Very clear. It is from OptimizedPlan to JobGraph . For the conversion process of OptimizedPlan, we look at the Optimizer#compile method. First look at the comments on the method signature:


    /**
     * Translates the given program to an OptimizedPlan. The optimized plan describes for each
     * operator which strategy to use (such as hash join versus sort-merge join), what data exchange
     * method to use (local pipe forward, shuffle, broadcast), what exchange mode to use (pipelined,
     * batch), where to cache intermediate results, etc,
     *
     * <p>The optimization happens in multiple phases:
     *
     * <ol>
     *   <li>Create optimizer dag implementation of the program.
     *       <p><tt>OptimizerNode</tt> representations of the PACTs, assign parallelism and compute
     *       size estimates.
     *   <li>Compute interesting properties and auxiliary structures.
     *   <li>Enumerate plan alternatives. This cannot be done in the same step as the interesting
     *       property computation (as opposed to the Database approaches), because we support plans
     *       that are not trees.
     * </ol>
     *
     * @param program The program to be translated.
     * @param postPasser The function to be used for post passing the optimizer's plan and setting
     *     the data type specific serialization routines.
     * @return The optimized plan.
     * @throws CompilerException Thrown, if the plan is invalid or the optimizer encountered an
     *     inconsistent situation during the compilation process.
     */
    private OptimizedPlan compile(Plan program, OptimizerPostPass postPasser)
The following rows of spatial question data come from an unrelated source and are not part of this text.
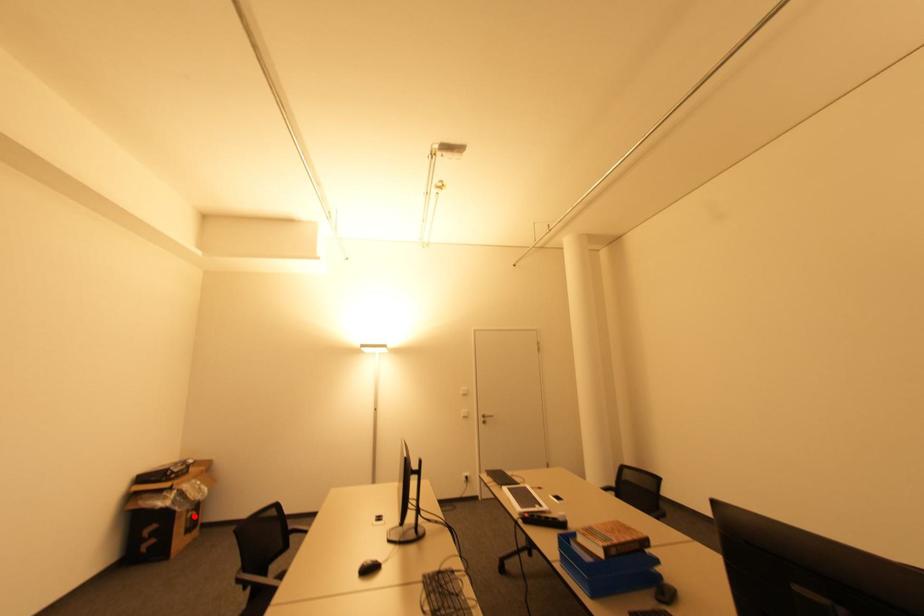
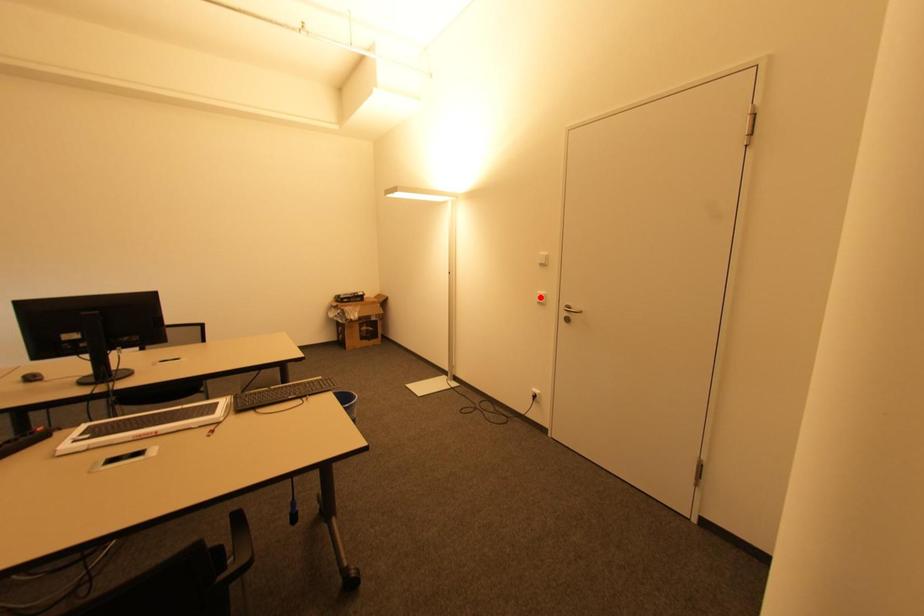
I am providing you with two images of the same scene from different viewpoints. A red point is marked on the first image and another point is marked on the second image. Do the highlighted points in image1 and image2 indicate the same real-world spot?

No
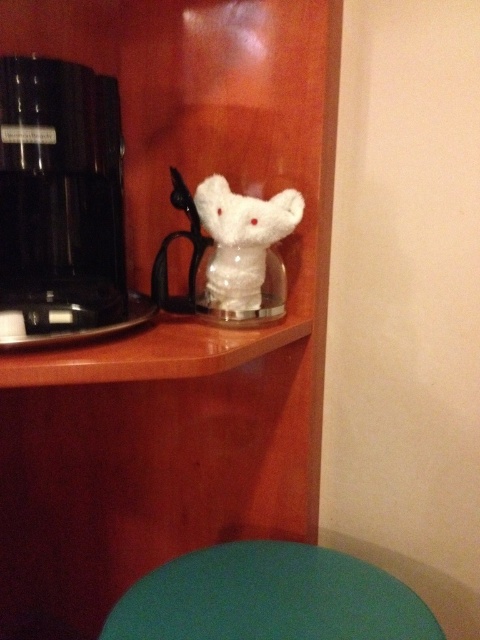
You are organizing items on the shelf and need to place a new item between the black plastic coffee machine at left and the teal matte table at lower center. Considering their heights, which item should be placed lower to ensure stability?

The teal matte table at lower center should be placed lower because the black plastic coffee machine at left is much taller than it, so placing the shorter teal matte table at lower center lower would help maintain stability.

You are standing in front of a wooden shelf and want to place a small object on the shelf. There are two points marked on the shelf at coordinates point (245, 609) and point (249, 276). Which point is closer to you so that you can easily reach it without stretching?

Point (245, 609) is closer to the viewer than point (249, 276), so you can easily reach it without stretching.

You are standing in front of the wooden shelf and want to place a small object on the shelf. You have two options to choose from. The first option is to place it at point (85, 269) and the second option is to place it at point (303, 628). Which point is closer to you?

Point (85, 269) is closer to you than point (303, 628) because it is further to the viewer.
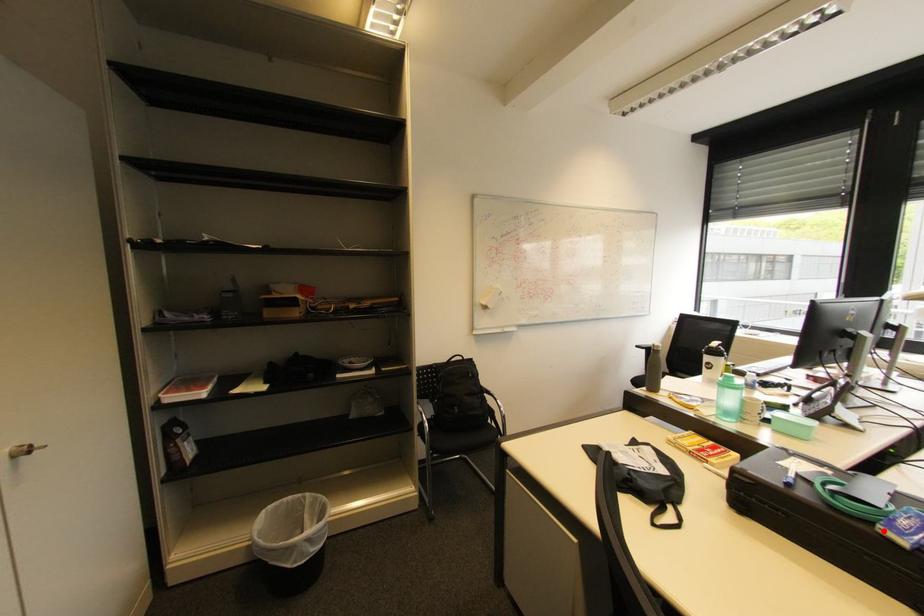
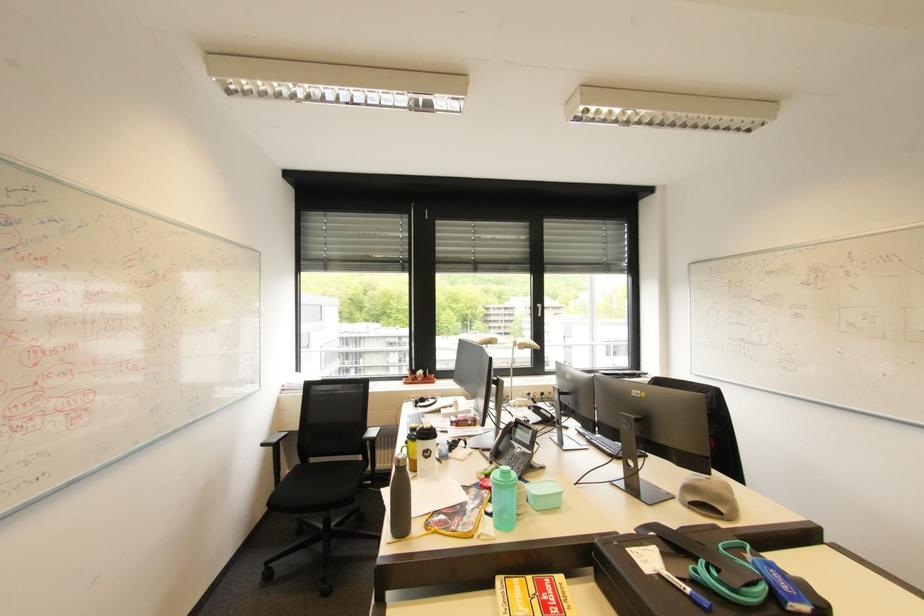
Locate, in the second image, the point that corresponds to the highlighted location in the first image.

(795, 610)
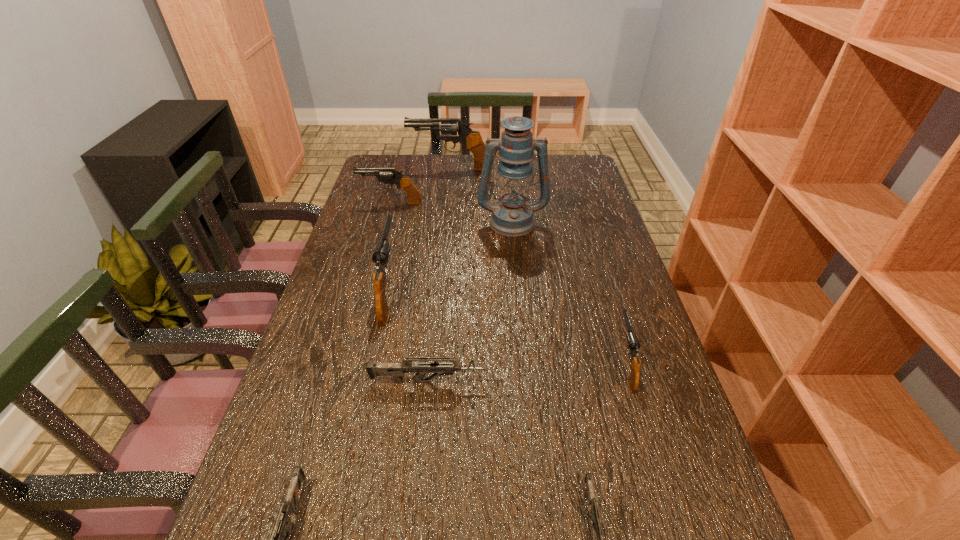
Locate an element on the screen. the tallest object is located at coordinates tap(512, 216).

Where is `lantern`? This screenshot has height=540, width=960. lantern is located at coordinates (512, 216).

Locate an element on the screen. the farthest black gun is located at coordinates (472, 140).

At what (x,y) coordinates should I click in order to perform the action: click on the farthest object. Please return your answer as a coordinate pair (x, y). The image size is (960, 540). Looking at the image, I should click on (472, 140).

This screenshot has height=540, width=960. I want to click on the second tallest gun, so click(x=382, y=249).

Locate an element on the screen. the second nearest black gun is located at coordinates (382, 249).

At what (x,y) coordinates should I click in order to perform the action: click on the second farthest gun. Please return your answer as a coordinate pair (x, y). Looking at the image, I should click on (386, 175).

This screenshot has width=960, height=540. I want to click on the fifth shortest gun, so click(x=386, y=175).

I want to click on the fourth shortest gun, so click(633, 344).

In order to click on the smallest black gun in this screenshot , I will do click(x=633, y=344).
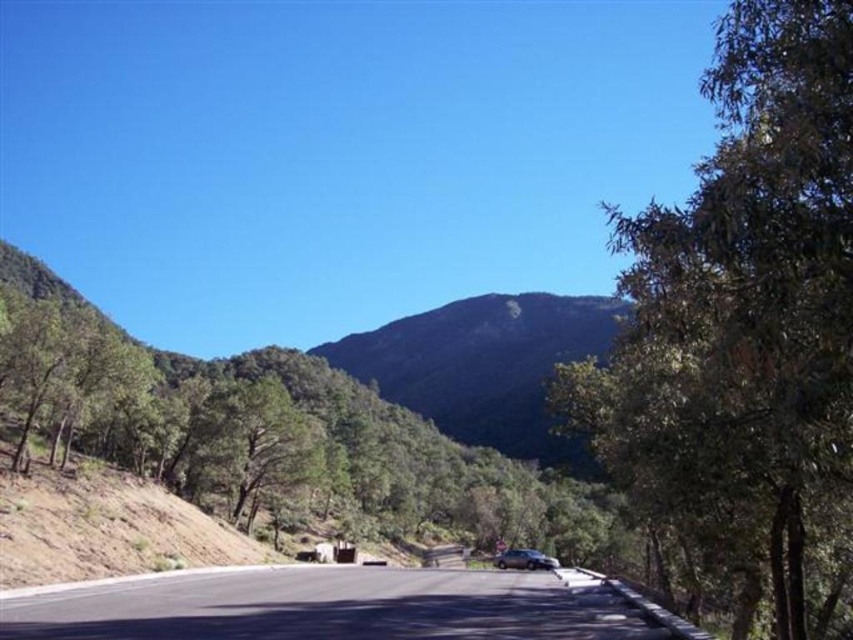
You are standing on the scenic road and want to take a photo of the green leafy tree at right. If your camera has a maximum focus range of 15 meters, will it be able to capture the tree clearly?

The green leafy tree at right is 14.55 meters away from the viewer. Since the camera can focus up to 15 meters, it will be able to capture the tree clearly within its maximum focus range.

You are driving a car and see the green leafy tree at right and the black asphalt road at center. Which object is closer to you?

The green leafy tree at right is closer to you because it is in front of the black asphalt road at center.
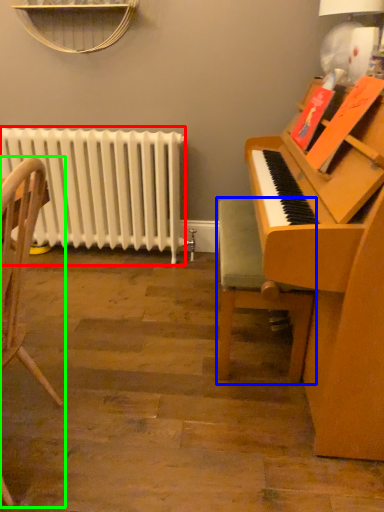
Question: Estimate the real-world distances between objects in this image. Which object is closer to radiator (highlighted by a red box), chair (highlighted by a blue box) or chair (highlighted by a green box)?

It is mentioned here that there will be several steps to optimize:

  1. Create an optimized DAG, and the OptimizerNode generated for it follows the PACT model , and assigns concurrency and computing resources to it.
  2. Generate some important properties and auxiliary data structures.
  3. Enumerate all alternatives.

In the implementation of the method, a large number of Visitors will be created to optimize the traversal of the program.

1.1.1 GraphCreatingVisitor

The first is to create a GraphCreatingVisitor, optimize the original Plan, optimize each operator into an OptimizerNode, and connect the OptimizerNodes through DagConnection. DagConnection is equivalent to an edge model, with source and target, which can represent the input and output of the OptimizerNode. During this process the following things will be done:

  1. Create an OptimizerNode for each operator - closer to the Node that executes the description (estimates the size of the data, where the data flow is split and merged, etc.)
  2. Connect them with Channel
  3. Generate the corresponding strategy according to the suggestion: what strategy is used by the operator to execute: such as Hash Join or Sort Merge Join; the data exchange strategy between operators is Local Pipe Forward, Shuffle, or Broadcast; the data exchange mode between operators is Pipelined or Batch.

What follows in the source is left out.